(Stored data entries)
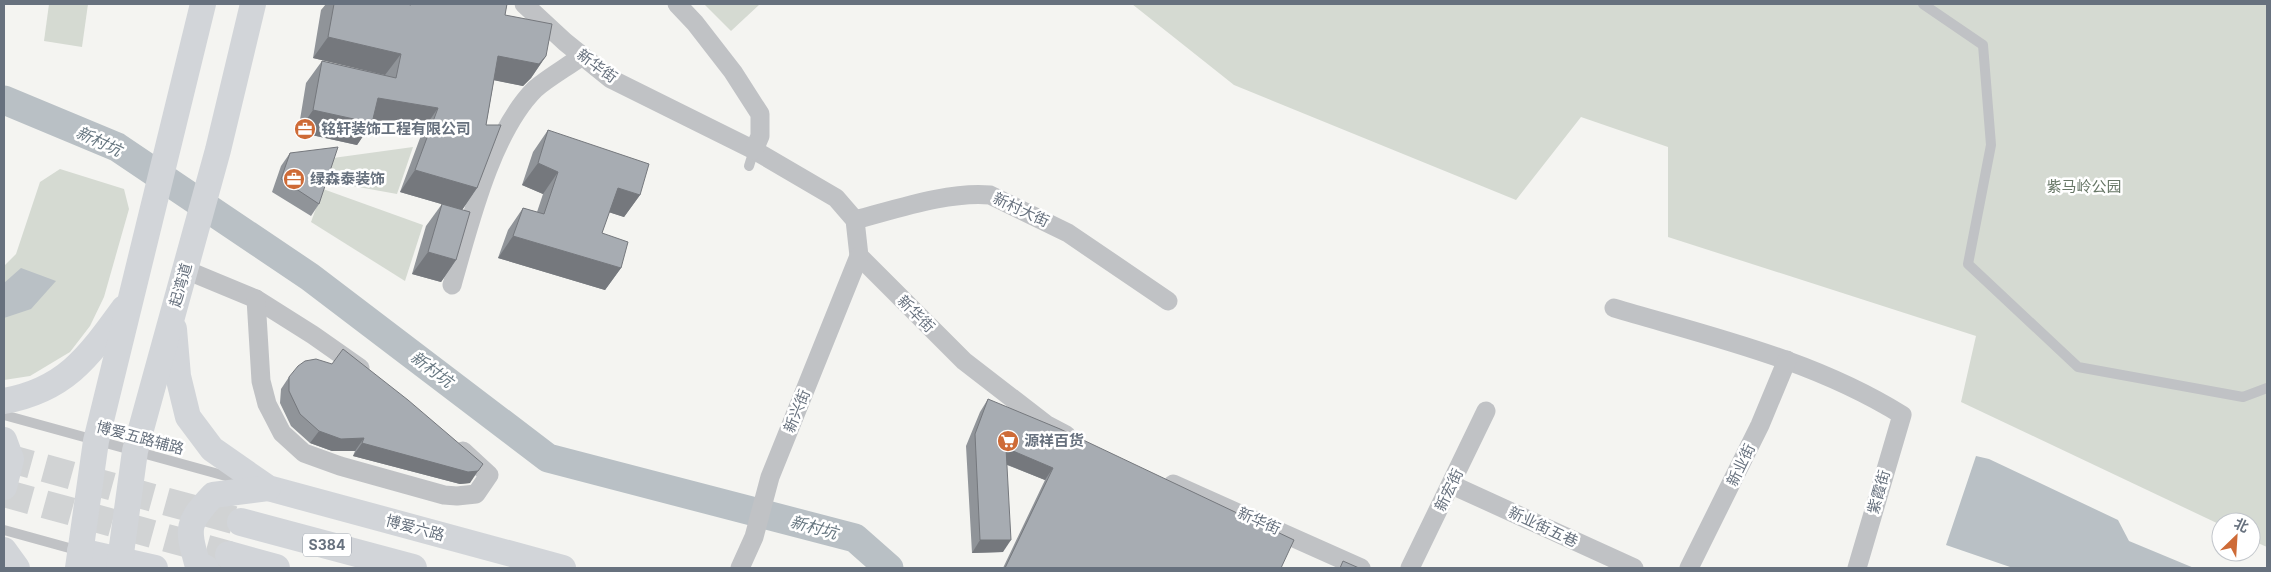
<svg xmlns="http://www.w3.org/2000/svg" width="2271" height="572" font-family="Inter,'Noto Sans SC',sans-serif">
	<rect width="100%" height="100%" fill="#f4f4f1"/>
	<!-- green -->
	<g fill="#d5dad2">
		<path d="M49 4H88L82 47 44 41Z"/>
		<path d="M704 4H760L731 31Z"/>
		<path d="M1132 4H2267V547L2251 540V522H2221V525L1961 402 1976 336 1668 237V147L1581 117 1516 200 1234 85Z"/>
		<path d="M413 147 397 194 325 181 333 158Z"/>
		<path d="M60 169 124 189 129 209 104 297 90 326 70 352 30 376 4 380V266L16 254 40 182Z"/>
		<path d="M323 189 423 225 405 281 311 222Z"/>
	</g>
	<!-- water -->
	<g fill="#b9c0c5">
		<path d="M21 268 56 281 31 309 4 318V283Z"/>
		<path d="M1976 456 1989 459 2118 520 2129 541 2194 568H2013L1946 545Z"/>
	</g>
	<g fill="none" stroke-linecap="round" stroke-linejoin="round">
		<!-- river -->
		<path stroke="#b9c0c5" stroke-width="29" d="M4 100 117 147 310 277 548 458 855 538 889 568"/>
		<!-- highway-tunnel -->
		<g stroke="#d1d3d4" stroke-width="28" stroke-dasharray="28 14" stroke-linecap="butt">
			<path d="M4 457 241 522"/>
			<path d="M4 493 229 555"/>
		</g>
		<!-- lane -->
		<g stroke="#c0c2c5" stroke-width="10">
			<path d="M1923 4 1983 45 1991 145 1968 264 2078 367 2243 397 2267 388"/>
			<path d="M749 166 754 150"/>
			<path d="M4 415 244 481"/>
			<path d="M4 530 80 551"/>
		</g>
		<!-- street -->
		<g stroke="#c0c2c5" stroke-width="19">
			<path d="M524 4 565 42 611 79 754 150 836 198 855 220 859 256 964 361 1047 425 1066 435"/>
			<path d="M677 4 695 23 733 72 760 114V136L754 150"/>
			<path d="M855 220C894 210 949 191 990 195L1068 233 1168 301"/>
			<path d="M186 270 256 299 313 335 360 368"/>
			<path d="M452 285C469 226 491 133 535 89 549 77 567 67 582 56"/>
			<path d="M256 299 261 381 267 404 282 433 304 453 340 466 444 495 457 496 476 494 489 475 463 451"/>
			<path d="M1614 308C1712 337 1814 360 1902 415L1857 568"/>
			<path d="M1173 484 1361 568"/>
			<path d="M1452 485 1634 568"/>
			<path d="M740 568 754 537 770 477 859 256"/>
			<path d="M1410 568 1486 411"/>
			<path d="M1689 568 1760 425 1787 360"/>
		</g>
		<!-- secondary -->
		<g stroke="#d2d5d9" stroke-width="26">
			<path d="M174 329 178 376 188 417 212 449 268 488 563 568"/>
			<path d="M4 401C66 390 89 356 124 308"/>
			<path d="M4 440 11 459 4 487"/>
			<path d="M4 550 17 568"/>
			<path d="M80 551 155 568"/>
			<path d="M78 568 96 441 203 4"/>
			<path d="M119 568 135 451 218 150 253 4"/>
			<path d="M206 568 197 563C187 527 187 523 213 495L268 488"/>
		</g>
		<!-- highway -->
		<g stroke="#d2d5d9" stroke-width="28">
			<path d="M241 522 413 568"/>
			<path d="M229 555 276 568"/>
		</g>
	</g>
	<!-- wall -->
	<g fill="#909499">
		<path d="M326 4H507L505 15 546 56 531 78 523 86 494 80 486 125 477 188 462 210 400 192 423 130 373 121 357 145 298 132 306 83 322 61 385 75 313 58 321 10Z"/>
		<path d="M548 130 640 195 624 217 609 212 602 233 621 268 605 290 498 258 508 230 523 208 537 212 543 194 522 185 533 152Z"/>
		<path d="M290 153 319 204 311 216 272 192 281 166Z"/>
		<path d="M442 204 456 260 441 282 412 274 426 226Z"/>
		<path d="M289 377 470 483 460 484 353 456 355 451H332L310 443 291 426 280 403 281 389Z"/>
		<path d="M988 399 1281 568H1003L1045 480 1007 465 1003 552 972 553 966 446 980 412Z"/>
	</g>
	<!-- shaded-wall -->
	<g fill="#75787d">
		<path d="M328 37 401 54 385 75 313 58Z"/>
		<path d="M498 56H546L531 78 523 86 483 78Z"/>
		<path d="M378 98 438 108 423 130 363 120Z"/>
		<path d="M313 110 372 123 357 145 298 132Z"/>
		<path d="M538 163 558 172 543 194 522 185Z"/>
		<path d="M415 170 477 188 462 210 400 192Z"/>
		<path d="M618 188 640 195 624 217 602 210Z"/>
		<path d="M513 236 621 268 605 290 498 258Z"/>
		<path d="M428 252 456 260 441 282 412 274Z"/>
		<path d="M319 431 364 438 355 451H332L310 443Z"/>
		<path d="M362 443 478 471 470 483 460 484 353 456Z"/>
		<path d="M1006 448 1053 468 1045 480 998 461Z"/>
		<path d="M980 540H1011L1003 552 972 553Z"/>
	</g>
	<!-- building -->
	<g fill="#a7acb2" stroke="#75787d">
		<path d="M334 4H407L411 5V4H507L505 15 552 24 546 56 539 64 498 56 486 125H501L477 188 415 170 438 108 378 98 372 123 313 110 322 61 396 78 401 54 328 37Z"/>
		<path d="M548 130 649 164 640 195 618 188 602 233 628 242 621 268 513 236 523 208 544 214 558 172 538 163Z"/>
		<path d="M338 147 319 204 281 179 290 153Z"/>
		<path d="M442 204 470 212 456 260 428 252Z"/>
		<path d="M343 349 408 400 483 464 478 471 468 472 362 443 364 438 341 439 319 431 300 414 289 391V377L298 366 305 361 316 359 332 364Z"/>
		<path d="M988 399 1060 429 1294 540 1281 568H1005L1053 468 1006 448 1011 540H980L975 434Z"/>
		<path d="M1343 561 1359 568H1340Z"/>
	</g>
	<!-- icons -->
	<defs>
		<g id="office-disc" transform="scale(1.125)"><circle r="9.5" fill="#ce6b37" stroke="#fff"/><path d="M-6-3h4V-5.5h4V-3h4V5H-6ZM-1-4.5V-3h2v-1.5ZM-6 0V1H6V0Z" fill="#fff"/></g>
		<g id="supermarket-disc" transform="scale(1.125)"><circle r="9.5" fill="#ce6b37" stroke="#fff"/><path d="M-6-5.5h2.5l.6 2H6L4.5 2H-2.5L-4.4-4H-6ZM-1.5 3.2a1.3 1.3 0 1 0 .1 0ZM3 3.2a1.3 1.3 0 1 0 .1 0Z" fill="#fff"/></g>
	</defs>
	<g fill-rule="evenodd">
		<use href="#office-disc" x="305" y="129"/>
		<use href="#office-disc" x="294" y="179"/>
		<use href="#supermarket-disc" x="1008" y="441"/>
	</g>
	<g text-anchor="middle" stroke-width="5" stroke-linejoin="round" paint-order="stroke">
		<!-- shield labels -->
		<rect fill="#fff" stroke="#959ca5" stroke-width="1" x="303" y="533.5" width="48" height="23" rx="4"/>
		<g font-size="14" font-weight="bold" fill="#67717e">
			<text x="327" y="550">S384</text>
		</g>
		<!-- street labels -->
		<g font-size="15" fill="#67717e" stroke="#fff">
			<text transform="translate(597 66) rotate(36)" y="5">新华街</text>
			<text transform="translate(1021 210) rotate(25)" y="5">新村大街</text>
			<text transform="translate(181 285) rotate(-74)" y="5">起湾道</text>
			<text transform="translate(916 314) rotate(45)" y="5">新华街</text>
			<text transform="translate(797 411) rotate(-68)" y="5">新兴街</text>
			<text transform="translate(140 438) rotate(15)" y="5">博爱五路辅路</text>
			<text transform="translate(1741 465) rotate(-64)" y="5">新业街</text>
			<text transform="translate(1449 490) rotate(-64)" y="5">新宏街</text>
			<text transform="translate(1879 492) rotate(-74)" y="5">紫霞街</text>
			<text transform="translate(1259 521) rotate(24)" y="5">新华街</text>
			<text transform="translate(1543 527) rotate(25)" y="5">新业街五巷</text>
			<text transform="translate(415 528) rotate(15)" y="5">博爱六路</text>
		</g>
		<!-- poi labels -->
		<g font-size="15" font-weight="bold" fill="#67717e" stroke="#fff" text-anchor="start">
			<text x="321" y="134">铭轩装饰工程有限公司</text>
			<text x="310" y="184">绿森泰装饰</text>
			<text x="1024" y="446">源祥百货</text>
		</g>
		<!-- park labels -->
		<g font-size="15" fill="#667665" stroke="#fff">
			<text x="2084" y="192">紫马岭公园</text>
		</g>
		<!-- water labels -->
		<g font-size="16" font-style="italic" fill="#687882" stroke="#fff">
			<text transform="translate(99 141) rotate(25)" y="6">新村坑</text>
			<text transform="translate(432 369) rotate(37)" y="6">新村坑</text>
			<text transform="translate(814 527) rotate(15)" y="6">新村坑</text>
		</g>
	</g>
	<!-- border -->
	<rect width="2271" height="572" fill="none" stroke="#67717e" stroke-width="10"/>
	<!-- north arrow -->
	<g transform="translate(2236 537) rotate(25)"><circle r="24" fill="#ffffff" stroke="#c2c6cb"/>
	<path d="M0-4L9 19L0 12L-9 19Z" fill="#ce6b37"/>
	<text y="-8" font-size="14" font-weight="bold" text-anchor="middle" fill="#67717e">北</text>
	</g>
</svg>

(EXERCISE)
Only the lines that contain the string "middle" are to be copied from the records.

(SOLUTION TO THIS PROBLEM)
	<g text-anchor="middle" stroke-width="5" stroke-linejoin="round" paint-order="stroke">
	<text y="-8" font-size="14" font-weight="bold" text-anchor="middle" fill="#67717e">北</text>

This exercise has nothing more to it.